To determine the velocity coefficient \( C_v \), use the relationship between the mean velocity and the actual velocity at the centre of the pipe. The theoretical velocity is determined using the pressure difference measured by the pitot-static tube.

Answer 1

The flow rate \( Q \) is related to the mean velocity \( V_m \) and the cross-sectional area \( A \) of the pipe as:
\[ Q = V_m \cdot A \] Where \( A \) is the cross-sectional area of the pipe. The diameter \( D \) of the pipe is 20 cm = 0.2 m, so the area \( A \) is:
\[ A = \frac{\pi D^2}{4} = \frac{\pi (0.2)^2}{4} = 0.0314 \, {m}^2 \] The flow rate \( Q \) is given as 0.025 m\(^3\)/s. Using this, we can calculate the mean velocity \( V_m \):
\[ V_m = \frac{Q}{A} = \frac{0.025}{0.0314} = 0.796 \, {m/s} \] Next, the pitot-static tube gives the pressure difference, which is used to determine the theoretical velocity \( V_{{theory}} \).
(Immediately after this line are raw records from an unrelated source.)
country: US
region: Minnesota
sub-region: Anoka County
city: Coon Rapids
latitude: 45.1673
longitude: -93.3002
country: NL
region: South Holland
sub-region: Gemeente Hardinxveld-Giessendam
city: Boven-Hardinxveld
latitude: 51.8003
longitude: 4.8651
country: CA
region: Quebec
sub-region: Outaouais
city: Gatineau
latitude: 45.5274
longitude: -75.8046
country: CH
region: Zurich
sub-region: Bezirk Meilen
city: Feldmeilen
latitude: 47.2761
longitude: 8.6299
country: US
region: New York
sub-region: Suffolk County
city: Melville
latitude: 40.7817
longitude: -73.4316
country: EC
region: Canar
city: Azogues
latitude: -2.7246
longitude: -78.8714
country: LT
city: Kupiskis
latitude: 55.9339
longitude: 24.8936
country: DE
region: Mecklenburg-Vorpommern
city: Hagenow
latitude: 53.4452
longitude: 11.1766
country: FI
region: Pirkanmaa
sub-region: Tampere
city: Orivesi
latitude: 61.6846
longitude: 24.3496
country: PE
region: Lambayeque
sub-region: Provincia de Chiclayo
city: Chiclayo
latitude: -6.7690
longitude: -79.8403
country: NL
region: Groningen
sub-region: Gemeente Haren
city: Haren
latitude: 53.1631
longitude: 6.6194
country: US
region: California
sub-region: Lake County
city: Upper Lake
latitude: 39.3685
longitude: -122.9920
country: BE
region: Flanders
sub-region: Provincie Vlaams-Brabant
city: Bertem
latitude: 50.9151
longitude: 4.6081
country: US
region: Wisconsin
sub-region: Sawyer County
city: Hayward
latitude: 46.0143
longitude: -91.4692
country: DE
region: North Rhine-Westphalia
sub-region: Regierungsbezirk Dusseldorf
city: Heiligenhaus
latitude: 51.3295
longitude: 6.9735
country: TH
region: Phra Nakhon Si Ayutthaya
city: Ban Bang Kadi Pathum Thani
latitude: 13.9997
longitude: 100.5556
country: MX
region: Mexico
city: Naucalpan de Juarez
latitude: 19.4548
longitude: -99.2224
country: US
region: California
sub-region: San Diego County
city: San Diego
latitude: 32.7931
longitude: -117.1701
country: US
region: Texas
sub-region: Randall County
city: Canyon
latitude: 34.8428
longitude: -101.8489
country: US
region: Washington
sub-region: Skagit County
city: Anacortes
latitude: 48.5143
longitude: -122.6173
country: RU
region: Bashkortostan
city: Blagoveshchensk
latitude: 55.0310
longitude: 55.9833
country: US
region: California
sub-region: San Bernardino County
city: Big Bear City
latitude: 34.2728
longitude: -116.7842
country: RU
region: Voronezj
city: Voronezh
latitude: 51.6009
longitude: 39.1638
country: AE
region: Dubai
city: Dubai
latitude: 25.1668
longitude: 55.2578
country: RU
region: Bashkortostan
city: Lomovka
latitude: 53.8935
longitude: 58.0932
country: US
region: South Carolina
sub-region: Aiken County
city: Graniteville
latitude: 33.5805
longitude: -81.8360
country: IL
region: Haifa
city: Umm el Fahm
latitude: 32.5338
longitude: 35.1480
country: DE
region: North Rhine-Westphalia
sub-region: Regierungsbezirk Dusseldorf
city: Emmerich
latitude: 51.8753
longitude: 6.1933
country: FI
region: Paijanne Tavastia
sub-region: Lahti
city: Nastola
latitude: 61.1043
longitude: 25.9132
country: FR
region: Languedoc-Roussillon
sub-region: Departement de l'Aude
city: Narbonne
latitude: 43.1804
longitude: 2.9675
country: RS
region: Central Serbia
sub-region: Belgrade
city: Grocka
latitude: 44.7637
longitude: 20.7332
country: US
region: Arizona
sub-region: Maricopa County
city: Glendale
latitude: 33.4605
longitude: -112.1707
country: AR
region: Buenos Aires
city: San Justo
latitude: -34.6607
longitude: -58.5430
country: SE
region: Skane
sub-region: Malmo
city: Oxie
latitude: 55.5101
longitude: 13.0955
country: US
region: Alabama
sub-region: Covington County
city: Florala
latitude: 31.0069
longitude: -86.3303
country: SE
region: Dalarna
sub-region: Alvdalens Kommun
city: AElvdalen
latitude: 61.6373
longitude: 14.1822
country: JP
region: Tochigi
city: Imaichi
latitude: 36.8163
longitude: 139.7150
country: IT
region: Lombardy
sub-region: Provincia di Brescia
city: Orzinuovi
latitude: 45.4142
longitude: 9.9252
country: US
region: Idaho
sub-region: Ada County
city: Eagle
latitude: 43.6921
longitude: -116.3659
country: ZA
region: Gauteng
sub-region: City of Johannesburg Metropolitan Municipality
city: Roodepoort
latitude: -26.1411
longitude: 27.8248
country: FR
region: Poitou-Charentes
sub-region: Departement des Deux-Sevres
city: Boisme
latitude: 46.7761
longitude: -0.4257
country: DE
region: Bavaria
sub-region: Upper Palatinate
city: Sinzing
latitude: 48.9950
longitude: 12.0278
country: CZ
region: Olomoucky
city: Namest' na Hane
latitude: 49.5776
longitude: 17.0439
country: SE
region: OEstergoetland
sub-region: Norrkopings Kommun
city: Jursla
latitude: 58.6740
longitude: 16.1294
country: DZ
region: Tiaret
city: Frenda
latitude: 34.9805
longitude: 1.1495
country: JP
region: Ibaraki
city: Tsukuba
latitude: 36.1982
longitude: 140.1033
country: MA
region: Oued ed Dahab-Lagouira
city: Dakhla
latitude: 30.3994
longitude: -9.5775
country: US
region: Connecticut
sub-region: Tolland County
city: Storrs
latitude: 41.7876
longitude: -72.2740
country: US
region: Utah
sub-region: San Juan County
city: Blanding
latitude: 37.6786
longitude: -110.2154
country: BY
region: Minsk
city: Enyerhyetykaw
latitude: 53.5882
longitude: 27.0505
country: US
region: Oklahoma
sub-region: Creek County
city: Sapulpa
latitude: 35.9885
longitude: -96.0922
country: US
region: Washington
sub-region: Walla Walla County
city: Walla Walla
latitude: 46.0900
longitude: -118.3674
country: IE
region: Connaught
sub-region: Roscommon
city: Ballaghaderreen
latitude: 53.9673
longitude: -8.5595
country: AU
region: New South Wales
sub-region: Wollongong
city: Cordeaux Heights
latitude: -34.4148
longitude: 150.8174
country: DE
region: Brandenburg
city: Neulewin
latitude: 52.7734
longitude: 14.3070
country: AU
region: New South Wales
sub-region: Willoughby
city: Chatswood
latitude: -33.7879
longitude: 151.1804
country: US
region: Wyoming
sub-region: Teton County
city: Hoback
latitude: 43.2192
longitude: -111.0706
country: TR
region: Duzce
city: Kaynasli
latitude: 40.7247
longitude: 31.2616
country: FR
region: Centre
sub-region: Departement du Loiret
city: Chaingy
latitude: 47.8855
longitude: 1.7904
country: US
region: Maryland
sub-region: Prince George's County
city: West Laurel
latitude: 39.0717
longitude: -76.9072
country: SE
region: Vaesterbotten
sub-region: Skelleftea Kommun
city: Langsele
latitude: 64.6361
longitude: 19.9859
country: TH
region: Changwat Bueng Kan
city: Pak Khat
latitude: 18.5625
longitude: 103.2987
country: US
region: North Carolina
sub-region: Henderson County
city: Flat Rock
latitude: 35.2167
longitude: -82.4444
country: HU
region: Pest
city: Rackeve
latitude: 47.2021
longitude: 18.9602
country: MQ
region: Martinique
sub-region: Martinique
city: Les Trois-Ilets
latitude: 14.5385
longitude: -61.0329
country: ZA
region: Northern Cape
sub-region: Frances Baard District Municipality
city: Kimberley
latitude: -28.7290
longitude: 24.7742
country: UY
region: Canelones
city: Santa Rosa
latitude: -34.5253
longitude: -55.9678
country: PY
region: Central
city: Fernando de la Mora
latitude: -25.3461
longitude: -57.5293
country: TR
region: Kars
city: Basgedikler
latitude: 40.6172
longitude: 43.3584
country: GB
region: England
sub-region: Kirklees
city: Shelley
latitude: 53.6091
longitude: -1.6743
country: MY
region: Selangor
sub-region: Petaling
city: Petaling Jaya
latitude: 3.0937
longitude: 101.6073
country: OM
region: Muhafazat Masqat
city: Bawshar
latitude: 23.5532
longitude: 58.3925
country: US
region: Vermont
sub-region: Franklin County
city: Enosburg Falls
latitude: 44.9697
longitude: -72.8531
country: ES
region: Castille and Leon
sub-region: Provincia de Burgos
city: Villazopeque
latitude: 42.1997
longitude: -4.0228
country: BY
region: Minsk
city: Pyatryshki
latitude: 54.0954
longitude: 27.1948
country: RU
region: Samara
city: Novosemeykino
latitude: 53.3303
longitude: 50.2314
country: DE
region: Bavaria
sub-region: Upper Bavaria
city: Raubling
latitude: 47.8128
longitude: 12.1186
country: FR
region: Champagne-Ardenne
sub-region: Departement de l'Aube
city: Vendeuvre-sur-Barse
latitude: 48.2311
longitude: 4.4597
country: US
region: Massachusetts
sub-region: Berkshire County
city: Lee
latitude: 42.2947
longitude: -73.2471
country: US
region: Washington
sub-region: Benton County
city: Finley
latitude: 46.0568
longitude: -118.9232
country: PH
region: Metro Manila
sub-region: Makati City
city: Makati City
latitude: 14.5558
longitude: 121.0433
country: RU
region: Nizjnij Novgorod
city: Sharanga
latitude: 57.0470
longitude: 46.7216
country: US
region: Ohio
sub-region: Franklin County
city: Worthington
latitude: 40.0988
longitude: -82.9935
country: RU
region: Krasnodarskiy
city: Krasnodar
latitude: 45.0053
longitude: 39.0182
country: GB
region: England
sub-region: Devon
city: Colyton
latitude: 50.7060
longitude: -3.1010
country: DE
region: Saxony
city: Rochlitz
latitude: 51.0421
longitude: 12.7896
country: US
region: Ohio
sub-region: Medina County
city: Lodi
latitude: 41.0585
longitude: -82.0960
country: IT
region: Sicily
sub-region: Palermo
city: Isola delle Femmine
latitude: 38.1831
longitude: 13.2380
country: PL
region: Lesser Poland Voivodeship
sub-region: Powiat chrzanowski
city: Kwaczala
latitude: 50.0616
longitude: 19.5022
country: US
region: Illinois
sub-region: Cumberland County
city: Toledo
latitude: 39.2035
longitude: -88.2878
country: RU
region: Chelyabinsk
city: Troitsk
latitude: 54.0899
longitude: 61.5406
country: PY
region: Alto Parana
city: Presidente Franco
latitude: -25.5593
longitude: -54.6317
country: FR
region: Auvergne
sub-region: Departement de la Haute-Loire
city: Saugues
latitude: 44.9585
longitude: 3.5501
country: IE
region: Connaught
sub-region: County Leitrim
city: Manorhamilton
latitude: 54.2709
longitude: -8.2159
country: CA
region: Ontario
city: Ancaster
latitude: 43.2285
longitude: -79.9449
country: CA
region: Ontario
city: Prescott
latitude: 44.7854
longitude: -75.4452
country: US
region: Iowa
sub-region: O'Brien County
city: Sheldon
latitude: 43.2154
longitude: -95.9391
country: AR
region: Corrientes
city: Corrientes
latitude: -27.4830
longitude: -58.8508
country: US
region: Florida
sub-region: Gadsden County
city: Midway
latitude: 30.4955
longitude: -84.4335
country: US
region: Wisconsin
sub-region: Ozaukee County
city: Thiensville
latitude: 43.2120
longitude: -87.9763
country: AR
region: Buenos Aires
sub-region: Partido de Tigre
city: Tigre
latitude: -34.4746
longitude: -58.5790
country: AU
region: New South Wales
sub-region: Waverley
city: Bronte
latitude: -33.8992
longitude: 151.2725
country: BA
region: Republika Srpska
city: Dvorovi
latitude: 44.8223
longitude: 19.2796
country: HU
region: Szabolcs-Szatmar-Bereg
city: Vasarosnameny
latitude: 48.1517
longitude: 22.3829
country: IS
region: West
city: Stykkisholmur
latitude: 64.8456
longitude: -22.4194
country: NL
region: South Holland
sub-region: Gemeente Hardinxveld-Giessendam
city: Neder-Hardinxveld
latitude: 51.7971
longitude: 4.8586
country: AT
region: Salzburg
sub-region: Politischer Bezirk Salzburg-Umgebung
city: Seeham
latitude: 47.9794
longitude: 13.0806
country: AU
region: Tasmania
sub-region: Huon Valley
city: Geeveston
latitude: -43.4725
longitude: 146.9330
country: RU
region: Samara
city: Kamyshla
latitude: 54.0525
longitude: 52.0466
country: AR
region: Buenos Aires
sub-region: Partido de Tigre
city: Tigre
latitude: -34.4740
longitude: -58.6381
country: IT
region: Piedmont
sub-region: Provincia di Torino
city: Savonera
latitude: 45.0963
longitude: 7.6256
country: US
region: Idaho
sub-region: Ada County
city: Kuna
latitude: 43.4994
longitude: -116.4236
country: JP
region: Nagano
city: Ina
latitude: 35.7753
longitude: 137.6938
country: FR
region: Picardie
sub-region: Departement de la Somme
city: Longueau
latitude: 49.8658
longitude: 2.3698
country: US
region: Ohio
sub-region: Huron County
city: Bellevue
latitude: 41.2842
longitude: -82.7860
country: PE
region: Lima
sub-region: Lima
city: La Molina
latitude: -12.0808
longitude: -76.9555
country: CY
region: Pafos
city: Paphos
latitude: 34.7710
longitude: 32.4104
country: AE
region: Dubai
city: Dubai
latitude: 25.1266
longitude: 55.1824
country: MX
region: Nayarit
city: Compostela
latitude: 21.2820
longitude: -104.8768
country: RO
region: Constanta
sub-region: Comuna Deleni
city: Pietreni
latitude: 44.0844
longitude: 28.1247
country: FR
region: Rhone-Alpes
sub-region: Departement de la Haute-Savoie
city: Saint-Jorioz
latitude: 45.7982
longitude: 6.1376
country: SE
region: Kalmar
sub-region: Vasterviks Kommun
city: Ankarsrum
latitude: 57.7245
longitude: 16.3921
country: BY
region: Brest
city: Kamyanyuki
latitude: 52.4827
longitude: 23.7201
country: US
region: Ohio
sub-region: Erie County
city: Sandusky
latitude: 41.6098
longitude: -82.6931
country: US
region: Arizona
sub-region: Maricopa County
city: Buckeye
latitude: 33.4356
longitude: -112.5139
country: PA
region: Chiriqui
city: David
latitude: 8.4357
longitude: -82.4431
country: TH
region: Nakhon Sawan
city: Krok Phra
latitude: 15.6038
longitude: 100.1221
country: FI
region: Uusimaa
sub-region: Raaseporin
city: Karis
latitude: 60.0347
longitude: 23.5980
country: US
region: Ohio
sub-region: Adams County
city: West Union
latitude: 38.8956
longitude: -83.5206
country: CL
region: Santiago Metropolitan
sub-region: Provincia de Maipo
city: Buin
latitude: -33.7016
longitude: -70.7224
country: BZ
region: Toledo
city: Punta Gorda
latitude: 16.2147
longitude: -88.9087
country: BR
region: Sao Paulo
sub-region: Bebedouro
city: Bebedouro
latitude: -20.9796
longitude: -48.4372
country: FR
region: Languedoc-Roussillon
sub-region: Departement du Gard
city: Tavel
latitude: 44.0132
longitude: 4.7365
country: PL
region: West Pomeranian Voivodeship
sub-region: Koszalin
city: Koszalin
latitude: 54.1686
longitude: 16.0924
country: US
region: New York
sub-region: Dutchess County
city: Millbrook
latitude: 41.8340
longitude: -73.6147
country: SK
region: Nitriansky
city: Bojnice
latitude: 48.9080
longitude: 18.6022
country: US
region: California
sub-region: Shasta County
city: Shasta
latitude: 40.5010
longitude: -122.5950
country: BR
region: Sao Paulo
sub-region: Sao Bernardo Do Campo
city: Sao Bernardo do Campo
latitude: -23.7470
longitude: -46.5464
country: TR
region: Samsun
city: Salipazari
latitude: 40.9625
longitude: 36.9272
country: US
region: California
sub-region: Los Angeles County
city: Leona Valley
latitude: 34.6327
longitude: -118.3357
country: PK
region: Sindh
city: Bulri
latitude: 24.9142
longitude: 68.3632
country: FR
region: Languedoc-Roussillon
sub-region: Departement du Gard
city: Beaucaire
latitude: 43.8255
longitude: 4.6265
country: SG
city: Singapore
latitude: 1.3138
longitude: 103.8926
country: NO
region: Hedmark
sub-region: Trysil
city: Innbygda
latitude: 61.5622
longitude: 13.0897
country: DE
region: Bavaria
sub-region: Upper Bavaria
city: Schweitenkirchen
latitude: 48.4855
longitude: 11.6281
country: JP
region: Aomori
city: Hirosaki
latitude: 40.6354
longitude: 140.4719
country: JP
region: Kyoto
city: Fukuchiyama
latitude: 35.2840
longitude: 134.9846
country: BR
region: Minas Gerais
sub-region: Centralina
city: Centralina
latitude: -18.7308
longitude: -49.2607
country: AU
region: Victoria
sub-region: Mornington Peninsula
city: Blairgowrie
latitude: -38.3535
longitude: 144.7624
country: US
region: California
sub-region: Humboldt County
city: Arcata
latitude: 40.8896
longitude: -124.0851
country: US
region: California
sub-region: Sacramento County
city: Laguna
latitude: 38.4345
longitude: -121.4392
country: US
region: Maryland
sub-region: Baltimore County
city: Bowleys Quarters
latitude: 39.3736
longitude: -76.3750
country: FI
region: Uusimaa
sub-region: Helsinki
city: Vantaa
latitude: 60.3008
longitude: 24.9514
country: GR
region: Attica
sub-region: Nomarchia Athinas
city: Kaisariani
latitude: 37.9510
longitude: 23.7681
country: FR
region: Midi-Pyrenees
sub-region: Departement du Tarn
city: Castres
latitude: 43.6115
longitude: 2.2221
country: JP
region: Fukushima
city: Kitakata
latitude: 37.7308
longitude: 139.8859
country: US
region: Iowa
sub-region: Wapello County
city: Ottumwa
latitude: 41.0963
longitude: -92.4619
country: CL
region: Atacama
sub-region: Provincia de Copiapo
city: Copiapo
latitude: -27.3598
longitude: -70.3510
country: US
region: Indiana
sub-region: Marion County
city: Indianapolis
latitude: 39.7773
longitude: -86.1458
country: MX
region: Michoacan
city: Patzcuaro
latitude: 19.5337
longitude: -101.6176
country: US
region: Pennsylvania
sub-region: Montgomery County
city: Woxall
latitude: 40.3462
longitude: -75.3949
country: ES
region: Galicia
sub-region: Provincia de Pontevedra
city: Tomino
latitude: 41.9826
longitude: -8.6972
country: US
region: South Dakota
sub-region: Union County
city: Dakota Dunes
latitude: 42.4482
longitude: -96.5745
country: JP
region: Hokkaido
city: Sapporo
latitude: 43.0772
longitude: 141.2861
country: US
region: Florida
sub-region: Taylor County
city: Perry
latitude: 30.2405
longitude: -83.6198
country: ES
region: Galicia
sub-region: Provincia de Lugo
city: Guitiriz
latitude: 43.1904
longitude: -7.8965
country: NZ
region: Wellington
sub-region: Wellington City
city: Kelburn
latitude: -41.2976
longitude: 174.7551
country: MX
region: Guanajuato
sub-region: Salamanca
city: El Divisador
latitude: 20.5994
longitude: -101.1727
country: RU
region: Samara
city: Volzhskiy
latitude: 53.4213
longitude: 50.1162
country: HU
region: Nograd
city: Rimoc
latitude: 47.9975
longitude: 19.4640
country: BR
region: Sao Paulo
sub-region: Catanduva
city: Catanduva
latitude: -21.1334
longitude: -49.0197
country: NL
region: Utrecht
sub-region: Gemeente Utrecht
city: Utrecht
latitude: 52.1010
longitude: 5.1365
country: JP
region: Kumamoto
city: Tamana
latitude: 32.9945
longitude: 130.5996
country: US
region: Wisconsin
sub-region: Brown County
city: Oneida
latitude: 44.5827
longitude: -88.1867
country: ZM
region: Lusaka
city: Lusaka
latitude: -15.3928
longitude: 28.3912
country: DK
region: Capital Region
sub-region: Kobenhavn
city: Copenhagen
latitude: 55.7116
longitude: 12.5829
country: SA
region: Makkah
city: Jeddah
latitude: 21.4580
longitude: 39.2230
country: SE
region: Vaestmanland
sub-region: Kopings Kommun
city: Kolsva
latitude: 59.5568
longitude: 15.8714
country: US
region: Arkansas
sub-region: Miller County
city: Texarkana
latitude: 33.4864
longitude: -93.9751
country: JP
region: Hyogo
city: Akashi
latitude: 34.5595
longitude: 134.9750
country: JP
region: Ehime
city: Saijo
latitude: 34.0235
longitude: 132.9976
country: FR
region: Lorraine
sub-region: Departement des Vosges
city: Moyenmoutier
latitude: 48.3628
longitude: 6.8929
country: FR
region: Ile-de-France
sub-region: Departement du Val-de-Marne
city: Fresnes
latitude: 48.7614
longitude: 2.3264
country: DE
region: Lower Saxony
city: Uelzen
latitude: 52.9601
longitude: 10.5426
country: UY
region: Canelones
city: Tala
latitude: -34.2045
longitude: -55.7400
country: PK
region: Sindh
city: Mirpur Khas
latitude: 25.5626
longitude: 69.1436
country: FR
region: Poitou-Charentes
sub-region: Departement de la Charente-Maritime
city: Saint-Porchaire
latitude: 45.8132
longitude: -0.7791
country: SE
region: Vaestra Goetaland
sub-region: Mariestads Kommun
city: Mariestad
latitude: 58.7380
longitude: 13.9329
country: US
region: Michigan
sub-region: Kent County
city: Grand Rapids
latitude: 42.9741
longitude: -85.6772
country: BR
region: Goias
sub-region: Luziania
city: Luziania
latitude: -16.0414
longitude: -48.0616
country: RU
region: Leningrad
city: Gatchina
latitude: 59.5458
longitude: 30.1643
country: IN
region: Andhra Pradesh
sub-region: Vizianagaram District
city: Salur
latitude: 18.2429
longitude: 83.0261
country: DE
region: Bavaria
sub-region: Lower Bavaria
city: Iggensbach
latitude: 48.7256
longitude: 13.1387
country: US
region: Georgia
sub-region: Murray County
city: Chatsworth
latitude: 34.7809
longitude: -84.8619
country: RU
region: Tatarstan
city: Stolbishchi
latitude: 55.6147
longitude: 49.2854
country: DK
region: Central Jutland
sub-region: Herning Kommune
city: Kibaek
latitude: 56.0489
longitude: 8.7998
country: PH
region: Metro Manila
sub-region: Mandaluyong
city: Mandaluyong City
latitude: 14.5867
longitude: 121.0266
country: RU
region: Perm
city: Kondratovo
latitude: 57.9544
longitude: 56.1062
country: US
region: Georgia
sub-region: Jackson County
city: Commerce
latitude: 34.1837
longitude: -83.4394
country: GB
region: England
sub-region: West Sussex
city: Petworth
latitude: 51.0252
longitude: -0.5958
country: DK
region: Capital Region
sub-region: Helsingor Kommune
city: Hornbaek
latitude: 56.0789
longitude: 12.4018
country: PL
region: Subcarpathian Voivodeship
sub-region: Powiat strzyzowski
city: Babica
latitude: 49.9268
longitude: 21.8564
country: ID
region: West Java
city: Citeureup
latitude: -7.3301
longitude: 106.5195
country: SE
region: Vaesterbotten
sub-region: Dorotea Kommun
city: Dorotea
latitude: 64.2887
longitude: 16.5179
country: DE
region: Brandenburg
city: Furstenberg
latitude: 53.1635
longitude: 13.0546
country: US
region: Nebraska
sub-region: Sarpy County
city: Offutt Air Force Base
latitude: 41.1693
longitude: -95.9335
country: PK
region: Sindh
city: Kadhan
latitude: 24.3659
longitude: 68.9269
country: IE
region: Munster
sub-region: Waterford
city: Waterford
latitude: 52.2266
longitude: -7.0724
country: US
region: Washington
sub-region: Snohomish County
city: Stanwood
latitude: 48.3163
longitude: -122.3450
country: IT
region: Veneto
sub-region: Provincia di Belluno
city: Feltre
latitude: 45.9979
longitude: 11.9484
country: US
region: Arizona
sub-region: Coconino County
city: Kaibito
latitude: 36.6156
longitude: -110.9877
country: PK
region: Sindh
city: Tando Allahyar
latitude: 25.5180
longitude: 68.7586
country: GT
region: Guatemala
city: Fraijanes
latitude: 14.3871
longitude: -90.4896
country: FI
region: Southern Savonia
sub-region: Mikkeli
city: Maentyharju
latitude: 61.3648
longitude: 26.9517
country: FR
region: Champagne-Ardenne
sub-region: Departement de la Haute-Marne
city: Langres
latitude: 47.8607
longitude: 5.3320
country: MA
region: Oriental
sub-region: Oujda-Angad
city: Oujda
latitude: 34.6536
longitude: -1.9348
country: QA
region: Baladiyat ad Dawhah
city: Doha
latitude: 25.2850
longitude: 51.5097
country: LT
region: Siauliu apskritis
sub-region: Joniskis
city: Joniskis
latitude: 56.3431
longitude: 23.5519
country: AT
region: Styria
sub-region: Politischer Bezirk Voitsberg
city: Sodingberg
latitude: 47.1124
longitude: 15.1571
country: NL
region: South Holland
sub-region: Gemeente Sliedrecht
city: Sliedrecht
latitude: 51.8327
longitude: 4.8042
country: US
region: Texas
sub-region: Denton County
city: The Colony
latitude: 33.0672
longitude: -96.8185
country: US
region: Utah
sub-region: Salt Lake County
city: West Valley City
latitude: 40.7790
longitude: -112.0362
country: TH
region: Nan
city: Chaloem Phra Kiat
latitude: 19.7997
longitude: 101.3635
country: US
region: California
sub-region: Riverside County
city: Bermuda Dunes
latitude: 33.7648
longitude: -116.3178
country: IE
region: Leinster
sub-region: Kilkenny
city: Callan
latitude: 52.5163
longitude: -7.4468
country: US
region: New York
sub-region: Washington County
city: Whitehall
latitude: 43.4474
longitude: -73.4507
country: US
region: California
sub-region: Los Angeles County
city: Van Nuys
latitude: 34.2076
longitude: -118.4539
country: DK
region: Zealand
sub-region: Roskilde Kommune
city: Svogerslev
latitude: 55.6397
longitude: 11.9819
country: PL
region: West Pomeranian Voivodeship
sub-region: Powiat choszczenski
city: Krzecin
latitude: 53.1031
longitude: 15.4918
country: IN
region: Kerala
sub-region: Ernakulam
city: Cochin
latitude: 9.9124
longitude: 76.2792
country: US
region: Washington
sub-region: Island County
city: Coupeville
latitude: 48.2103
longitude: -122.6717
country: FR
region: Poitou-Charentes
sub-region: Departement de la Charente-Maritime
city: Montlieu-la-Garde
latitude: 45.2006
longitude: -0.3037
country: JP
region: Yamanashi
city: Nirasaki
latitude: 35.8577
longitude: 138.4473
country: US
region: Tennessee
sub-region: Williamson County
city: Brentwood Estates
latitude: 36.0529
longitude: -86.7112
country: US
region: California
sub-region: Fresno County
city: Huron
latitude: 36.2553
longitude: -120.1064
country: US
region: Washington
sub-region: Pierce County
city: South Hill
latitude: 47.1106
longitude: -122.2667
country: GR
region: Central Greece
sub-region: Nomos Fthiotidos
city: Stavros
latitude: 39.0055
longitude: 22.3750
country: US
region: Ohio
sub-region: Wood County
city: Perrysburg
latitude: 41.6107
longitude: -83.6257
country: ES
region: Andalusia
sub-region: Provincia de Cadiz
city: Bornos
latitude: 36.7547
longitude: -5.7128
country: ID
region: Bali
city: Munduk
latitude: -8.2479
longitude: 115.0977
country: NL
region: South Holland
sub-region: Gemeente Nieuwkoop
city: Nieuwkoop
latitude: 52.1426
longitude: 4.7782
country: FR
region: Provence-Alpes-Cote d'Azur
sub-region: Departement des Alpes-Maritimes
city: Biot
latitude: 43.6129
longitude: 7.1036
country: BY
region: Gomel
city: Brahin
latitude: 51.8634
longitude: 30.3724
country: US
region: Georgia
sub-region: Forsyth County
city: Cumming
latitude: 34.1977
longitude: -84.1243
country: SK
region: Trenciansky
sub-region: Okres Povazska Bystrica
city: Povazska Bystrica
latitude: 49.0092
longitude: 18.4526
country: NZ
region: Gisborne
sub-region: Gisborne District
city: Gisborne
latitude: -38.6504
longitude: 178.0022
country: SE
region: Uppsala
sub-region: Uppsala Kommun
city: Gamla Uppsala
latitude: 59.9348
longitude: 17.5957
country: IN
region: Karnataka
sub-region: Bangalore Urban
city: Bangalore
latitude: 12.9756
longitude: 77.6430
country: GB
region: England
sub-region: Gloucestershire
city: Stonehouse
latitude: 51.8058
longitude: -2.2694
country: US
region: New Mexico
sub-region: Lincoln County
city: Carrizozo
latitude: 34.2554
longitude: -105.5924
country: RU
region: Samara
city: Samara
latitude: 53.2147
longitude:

The theoretical velocity is related to the pressure difference \( \Delta P \) as:
\[ V_{{theory}} = \sqrt{\frac{2 \Delta P}{\rho}} \] Where: - \( \Delta P = 5 \, {cm of water} = 5 \times 10^{-2} \, {m of water column} \), - \( \rho = 1000 \, {kg/m}^3 \) (density of water), - Gravitational acceleration \( g = 10 \, {m/s}^2 \). Now, calculate the pressure difference in terms of force per unit volume (pressure): \[ \Delta P = \rho g h = 1000 \times 10 \times 0.05 = 500 \, {Pa} \] Now calculate the theoretical velocity:
\[ V_{{theory}} = \sqrt{\frac{2 \times 500}{1000}} = \sqrt{1} = 1 \, {m/s} \] The actual velocity at the centre of the pipe is related to the theoretical velocity by the velocity coefficient \( C_v \): \[ V_{{actual}} = C_v \cdot V_{{theory}} = C_v \cdot 1 \] Since the mean velocity is 90% of the actual velocity, we have: \[ V_m = 0.9 \cdot V_{{actual}} = 0.9 \cdot C_v \] Using the value of \( V_m = 0.796 \, {m/s} \), we get: \[ 0.796 = 0.9 \cdot C_v \] Solving for \( C_v \): \[ C_v = \frac{0.796}{0.9} = 0.884 \, {(rounded to two decimal places)} \] Thus, the value of \( C_v \) is 0.85.